13 octobre 2009

Pour une véritable politique scolaire

Elus de DÉCIL, conseillers municipaux de gauche, nous avons voté contre le « Plan de développement des écoles » du maire à mettre en œuvre à la rentrée 2012.

Ce projet ne tient pas compte des réalités pédagogiques et éducatives essentielles pour le bon fonctionnement des écoles. Il s'agit là d'une logique de rationalisation comptable des moyens pour l'école et non d'une réforme visant à améliorer le service public d'éducation. Cette réforme s'inscrit évidemment dans les tentatives du gouvernement Sarkozy de calquer toutes les structures de l'État sur le modèle de l'entreprise.

Si ce plan est appliqué, nous allons nous retrouver avec de grosses structures (EPEP : Etablissement Public d’Enseignement Primaire) rassemblant sur un même lieu plusieurs écoles, avec souvent près de 250 enfants !

Faire de grosses écoles ce n'est pas la bonne solution. Beaucoup d'études de spécialistes l'ont montré : cela entraîne une dilution du lien scolaire et rendent la socialisation des enfants plus complexe en faisant cohabiter des classes d'âge nombreuses, étalées entre 3 et 11 ans. Cela ne permet pas un dialogue approfondi et de qualité entre les familles et un directeur en charge de très nombreuses classes.

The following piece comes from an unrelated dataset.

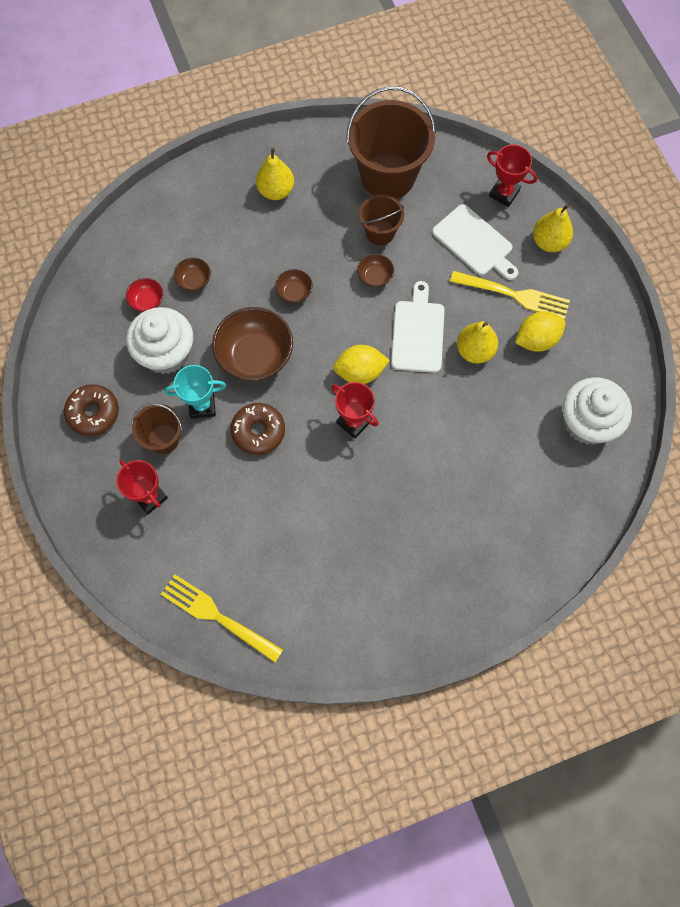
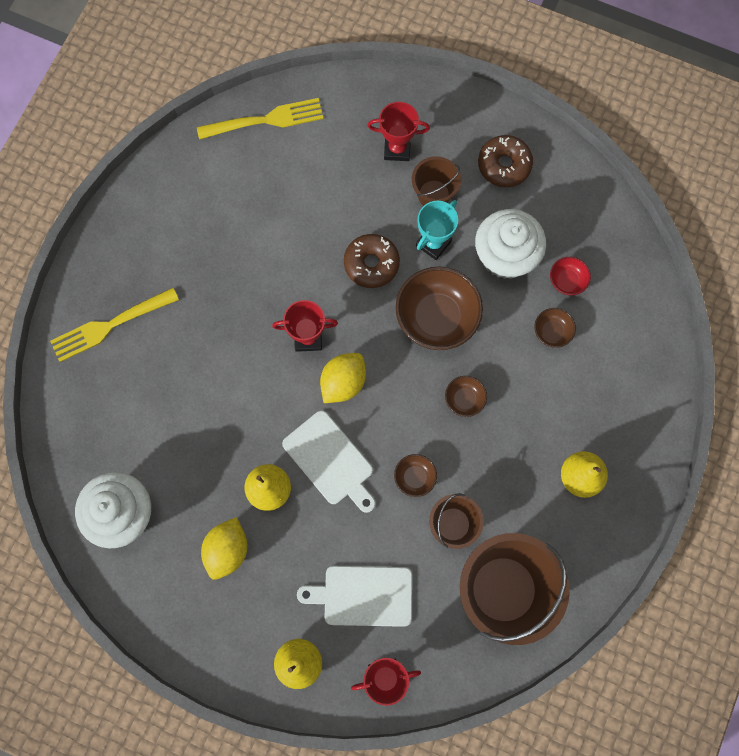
camera: 135 degrees right, 5 degrees up
(513, 295) = (283, 575): yellow fork -> yellow fork (111, 325)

> De la même manière, concentrer de nombreux élèves sur un même site implique beaucoup plus de bruit, source de tension et d'inconfort, surtout pour les enfants. Le moment du repas (demi-pension) sera encore plus difficile à gérer.

> Concernant les regroupements de plusieurs écoles sur le même lieu, prenons l'exemple d'Abel Lauvray dans le quartier des Martraits. Ce quartier souffre déjà d'un engorgement extrême au moment des entrées et sorties de classe de l’Ecole Notre Dame, cela ne pourra que s'aggraver.

> Cela entraînera des déplacements plus compliqués pour beaucoup de familles.

> Pour l'école maternelle Les Anémones, dont les enfants seraient affectés sur les Jonquilles et Les Pensées, des questions et des inquiétudes pèsent également : où serait la classe passerelle ? Sans parler des redécoupages scolaires en cascade, qui risqueraient d'affecter des équilibres fragiles.

> Enfin, toutes ces modifications entraîneraient nécessairement des reconstructions et des équipements fort coûteux, alors que certaines écoles viennent juste d'être rénovées.

La municipalité va au-devant de certains projets dangereux de la droite au pouvoir, comme les EPEP, grosses structures ayant pour unique objectif de faire des économies de gestion de l'école, et de donner plus de poids aux élus au détriment des enseignants.

Au passage, ce « Plan de développement des écoles » permettrait à la municipalité de récupérer les locaux qui l'intéressent pour ces projets immobiliers notamment. Et l'on sait que, dans ce domaine, la transparence et la consultation des citoyens ne sont pas la préoccupation principale du Maire.

L'école doit être un atout majeur pour mieux vivre ensemble et pour permettre à tous d'accéder dans les meilleures conditions à une éducation de qualité. Elle ne doit pas être sacrifiée à des considérations purement financières.

Une école n'est pas un simple bâtiment dans une ville, c’est un moyen pour les enfants et les familles de construire des dynamiques de réussite et de fraternité.

Nous pensons que les enseignants, les parents, leurs représentants, parmi lesquels les élus, doivent s'opposer à ce projet régressif.

Pour notre part, nous prendrons toute notre place et nous mettons à la disposition de toute initiative partagée par le plus grand nombre pour refuser cette destruction de l'école publique à Mantes-la-Jolie.